John Boorman: Well thank you. That makes me very happy to hear when people respond so positively and personally to the film.

I respond that way not just to Queen and Country, but all of your films. From Having a Wild Weekend onwards, I feel like I’ve grown up from childhood to middle age with all of your work.

That’s so kind of you to say. I also appreciate your thoughts regarding the periods in which both of the Bill Rohan films are set. With Queen and Country, it’s set during a time of great change. After two world wars, England was completely broke, so heavily bombed that massive reconstruction needed to take place. Churchill was tossed out and the Labour Party came into power. It was a very reforming government.

Well, of course, my only experience with the postwar period comes from the movies – mostly American cinema for me, mind you. Both film noir and the strangely expressionistic melodramas of Douglas Sirk were fraught with a weird amalgam of new beginnings and ennui, though the new beginnings seemed loaded with compromise, conformity and authority.

That’s so true, and it’s fascinating how all art reflects history, all the more so with cinema.

Come to think of it, though, British cinema had its own reaction to the period, what with the Ealing comedies and their emphasis upon industry, labour relations, etc.; those weird, low-budget British noir-knock-offs that Hammer was doing, and, a bit later on, the kitchen-sink angry-young-man work. What precisely were the changes and reforms in England that populate Bill Rohan’s world in Queen and Country?

It was a time of great upheaval. These were, after all, the beginnings of the National Health Service and, very importantly, the 1947 Education Act, which positively transformed the youngest of that generation in ways that yielded genuine personal exploration. Up until that time it was grammar school or being shunted into a trade, but now, every child was taught music, literature beyond mere grammar and, of course, art. When you pitch all that forward, those kids in the postwar period who started to learn so many new things, as well as the emphasis on personal expression, those same kids in the 60s became The Beatles.

| EXERCISE BRIEF |
Please print the interview starting at "I respond that" and ending at "very reforming government.". The data after this point is separate from the interview.

| GIVEN ENTRIES |
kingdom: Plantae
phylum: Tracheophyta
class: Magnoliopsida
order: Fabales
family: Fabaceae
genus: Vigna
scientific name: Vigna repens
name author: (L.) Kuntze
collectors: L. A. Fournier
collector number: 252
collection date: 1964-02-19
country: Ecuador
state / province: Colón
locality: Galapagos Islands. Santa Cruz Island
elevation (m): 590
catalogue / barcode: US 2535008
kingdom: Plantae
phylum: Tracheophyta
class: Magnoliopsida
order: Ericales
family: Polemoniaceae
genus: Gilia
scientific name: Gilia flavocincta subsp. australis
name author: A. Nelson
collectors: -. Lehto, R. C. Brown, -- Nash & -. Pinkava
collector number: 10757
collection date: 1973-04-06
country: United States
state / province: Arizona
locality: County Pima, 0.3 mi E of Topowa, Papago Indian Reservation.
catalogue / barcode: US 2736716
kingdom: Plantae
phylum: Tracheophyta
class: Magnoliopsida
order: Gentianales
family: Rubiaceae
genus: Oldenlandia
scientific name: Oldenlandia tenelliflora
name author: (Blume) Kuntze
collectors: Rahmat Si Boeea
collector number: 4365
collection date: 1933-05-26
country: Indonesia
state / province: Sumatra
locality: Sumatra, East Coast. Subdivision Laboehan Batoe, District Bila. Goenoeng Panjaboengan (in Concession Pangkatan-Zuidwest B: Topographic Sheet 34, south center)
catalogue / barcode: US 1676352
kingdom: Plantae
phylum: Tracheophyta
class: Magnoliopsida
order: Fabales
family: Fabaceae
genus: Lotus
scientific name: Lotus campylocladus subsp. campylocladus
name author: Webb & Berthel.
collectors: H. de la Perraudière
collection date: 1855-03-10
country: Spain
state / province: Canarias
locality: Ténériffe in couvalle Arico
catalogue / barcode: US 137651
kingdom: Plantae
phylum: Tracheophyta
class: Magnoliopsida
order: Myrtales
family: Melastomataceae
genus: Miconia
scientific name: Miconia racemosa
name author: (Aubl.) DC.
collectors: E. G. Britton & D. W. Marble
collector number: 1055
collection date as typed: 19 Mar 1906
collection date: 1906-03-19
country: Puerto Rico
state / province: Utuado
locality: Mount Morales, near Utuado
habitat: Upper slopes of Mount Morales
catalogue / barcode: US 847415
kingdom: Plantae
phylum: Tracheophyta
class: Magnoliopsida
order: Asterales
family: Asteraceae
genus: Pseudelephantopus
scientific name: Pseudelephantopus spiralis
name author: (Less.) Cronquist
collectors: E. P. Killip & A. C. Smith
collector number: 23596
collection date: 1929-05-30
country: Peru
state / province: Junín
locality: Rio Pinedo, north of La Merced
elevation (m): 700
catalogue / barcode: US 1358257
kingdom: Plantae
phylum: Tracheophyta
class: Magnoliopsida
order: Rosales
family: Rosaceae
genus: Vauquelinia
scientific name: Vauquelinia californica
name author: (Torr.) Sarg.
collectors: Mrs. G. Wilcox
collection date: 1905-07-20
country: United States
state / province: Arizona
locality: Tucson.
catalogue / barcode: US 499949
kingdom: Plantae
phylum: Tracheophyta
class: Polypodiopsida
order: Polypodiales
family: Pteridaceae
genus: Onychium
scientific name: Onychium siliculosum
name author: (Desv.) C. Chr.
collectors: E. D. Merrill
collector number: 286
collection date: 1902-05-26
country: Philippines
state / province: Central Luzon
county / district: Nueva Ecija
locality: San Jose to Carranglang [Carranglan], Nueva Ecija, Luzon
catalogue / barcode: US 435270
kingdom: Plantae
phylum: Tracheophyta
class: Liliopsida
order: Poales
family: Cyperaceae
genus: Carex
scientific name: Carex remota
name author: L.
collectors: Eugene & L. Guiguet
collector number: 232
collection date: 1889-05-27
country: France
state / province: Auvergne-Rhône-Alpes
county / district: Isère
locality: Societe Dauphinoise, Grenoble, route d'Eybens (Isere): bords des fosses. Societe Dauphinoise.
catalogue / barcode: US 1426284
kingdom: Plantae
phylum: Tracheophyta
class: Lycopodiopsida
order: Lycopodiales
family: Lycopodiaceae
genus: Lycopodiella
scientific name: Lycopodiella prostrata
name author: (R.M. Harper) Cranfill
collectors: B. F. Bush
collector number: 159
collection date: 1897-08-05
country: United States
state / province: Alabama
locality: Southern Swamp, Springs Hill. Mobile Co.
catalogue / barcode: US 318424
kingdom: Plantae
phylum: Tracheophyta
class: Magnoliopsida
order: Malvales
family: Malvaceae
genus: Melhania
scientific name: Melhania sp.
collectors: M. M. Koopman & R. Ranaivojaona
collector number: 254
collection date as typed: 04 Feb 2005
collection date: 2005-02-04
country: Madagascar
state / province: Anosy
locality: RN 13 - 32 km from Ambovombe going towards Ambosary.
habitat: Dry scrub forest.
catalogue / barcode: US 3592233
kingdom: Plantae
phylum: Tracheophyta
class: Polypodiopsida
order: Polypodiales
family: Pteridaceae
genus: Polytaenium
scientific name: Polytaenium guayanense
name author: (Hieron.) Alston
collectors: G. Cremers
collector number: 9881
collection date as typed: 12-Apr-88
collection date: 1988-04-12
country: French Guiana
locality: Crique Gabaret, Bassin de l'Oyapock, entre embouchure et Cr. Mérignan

| RESULT OF THE EXERCISE |
I respond that way not just to Queen and Country, but all of your films. From Having a Wild Weekend onwards, I feel like I’ve grown up from childhood to middle age with all of your work.

That’s so kind of you to say. I also appreciate your thoughts regarding the periods in which both of the Bill Rohan films are set. With Queen and Country, it’s set during a time of great change. After two world wars, England was completely broke, so heavily bombed that massive reconstruction needed to take place. Churchill was tossed out and the Labour Party came into power. It was a very reforming government.